Provided data:
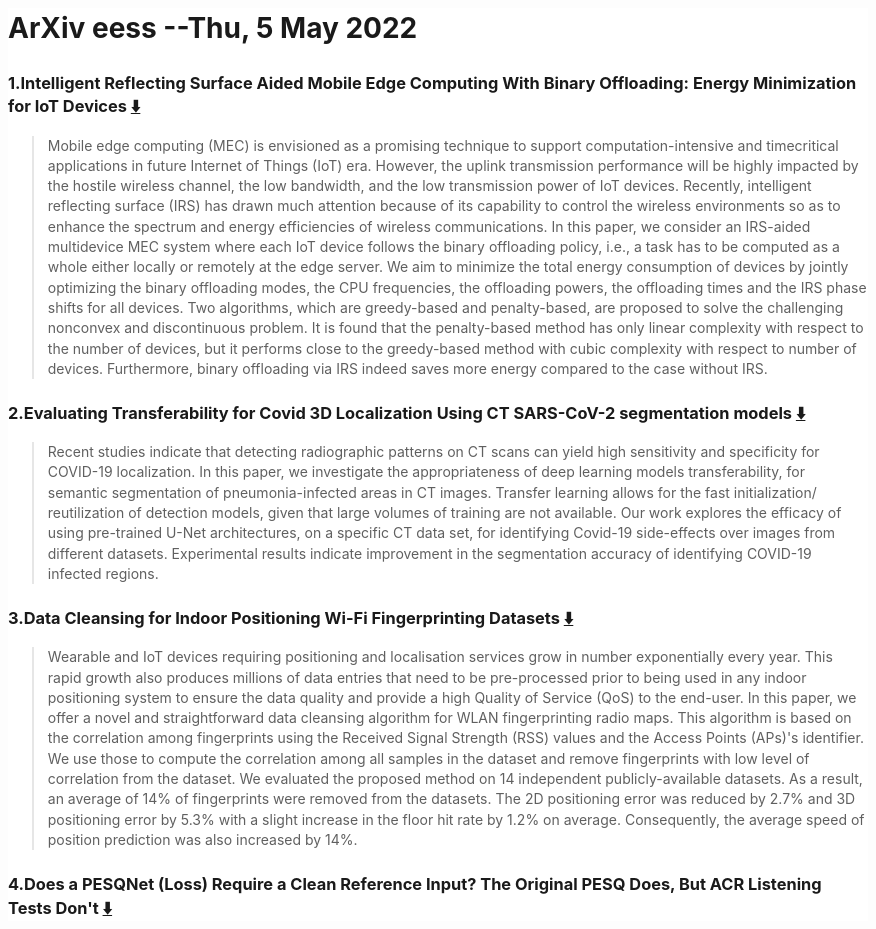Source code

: # ArXiv eess --Thu, 5 May 2022
### 1.Intelligent Reflecting Surface Aided Mobile Edge Computing With Binary Offloading: Energy Minimization for IoT Devices  [ :arrow_down: ](https://arxiv.org/pdf/2205.02194.pdf)
>  Mobile edge computing (MEC) is envisioned as a promising technique to support computation-intensive and timecritical applications in future Internet of Things (IoT) era. However, the uplink transmission performance will be highly impacted by the hostile wireless channel, the low bandwidth, and the low transmission power of IoT devices. Recently, intelligent reflecting surface (IRS) has drawn much attention because of its capability to control the wireless environments so as to enhance the spectrum and energy efficiencies of wireless communications. In this paper, we consider an IRS-aided multidevice MEC system where each IoT device follows the binary offloading policy, i.e., a task has to be computed as a whole either locally or remotely at the edge server. We aim to minimize the total energy consumption of devices by jointly optimizing the binary offloading modes, the CPU frequencies, the offloading powers, the offloading times and the IRS phase shifts for all devices. Two algorithms, which are greedy-based and penalty-based, are proposed to solve the challenging nonconvex and discontinuous problem. It is found that the penalty-based method has only linear complexity with respect to the number of devices, but it performs close to the greedy-based method with cubic complexity with respect to number of devices. Furthermore, binary offloading via IRS indeed saves more energy compared to the case without IRS.      
### 2.Evaluating Transferability for Covid 3D Localization Using CT SARS-CoV-2 segmentation models  [ :arrow_down: ](https://arxiv.org/pdf/2205.02152.pdf)
>  Recent studies indicate that detecting radiographic patterns on CT scans can yield high sensitivity and specificity for COVID-19 localization. In this paper, we investigate the appropriateness of deep learning models transferability, for semantic segmentation of pneumonia-infected areas in CT images. Transfer learning allows for the fast initialization/ reutilization of detection models, given that large volumes of training are not available. Our work explores the efficacy of using pre-trained U-Net architectures, on a specific CT data set, for identifying Covid-19 side-effects over images from different datasets. Experimental results indicate improvement in the segmentation accuracy of identifying COVID-19 infected regions.      
### 3.Data Cleansing for Indoor Positioning Wi-Fi Fingerprinting Datasets  [ :arrow_down: ](https://arxiv.org/pdf/2205.02096.pdf)
>  Wearable and IoT devices requiring positioning and localisation services grow in number exponentially every year. This rapid growth also produces millions of data entries that need to be pre-processed prior to being used in any indoor positioning system to ensure the data quality and provide a high Quality of Service (QoS) to the end-user. In this paper, we offer a novel and straightforward data cleansing algorithm for WLAN fingerprinting radio maps. This algorithm is based on the correlation among fingerprints using the Received Signal Strength (RSS) values and the Access Points (APs)'s identifier. We use those to compute the correlation among all samples in the dataset and remove fingerprints with low level of correlation from the dataset. We evaluated the proposed method on 14 independent publicly-available datasets. As a result, an average of 14% of fingerprints were removed from the datasets. The 2D positioning error was reduced by 2.7% and 3D positioning error by 5.3% with a slight increase in the floor hit rate by 1.2% on average. Consequently, the average speed of position prediction was also increased by 14%.      
### 4.Does a PESQNet (Loss) Require a Clean Reference Input? The Original PESQ Does, But ACR Listening Tests Don't  [ :arrow_down: ](https://arxiv.org/pdf/2205.02085.pdf)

What you should do:
From the first line of the records through the line containing "### 1.Intelligent Reflecting", please output exactly those lines and nothing more, leaving out the pictures.

Problem solution:
Source code

: # ArXiv eess --Thu, 5 May 2022
### 1.Intelligent Reflecting Surface Aided Mobile Edge Computing With Binary Offloading: Energy Minimization for IoT Devices  [ :arrow_down: ](https://arxiv.org/pdf/2205.02194.pdf)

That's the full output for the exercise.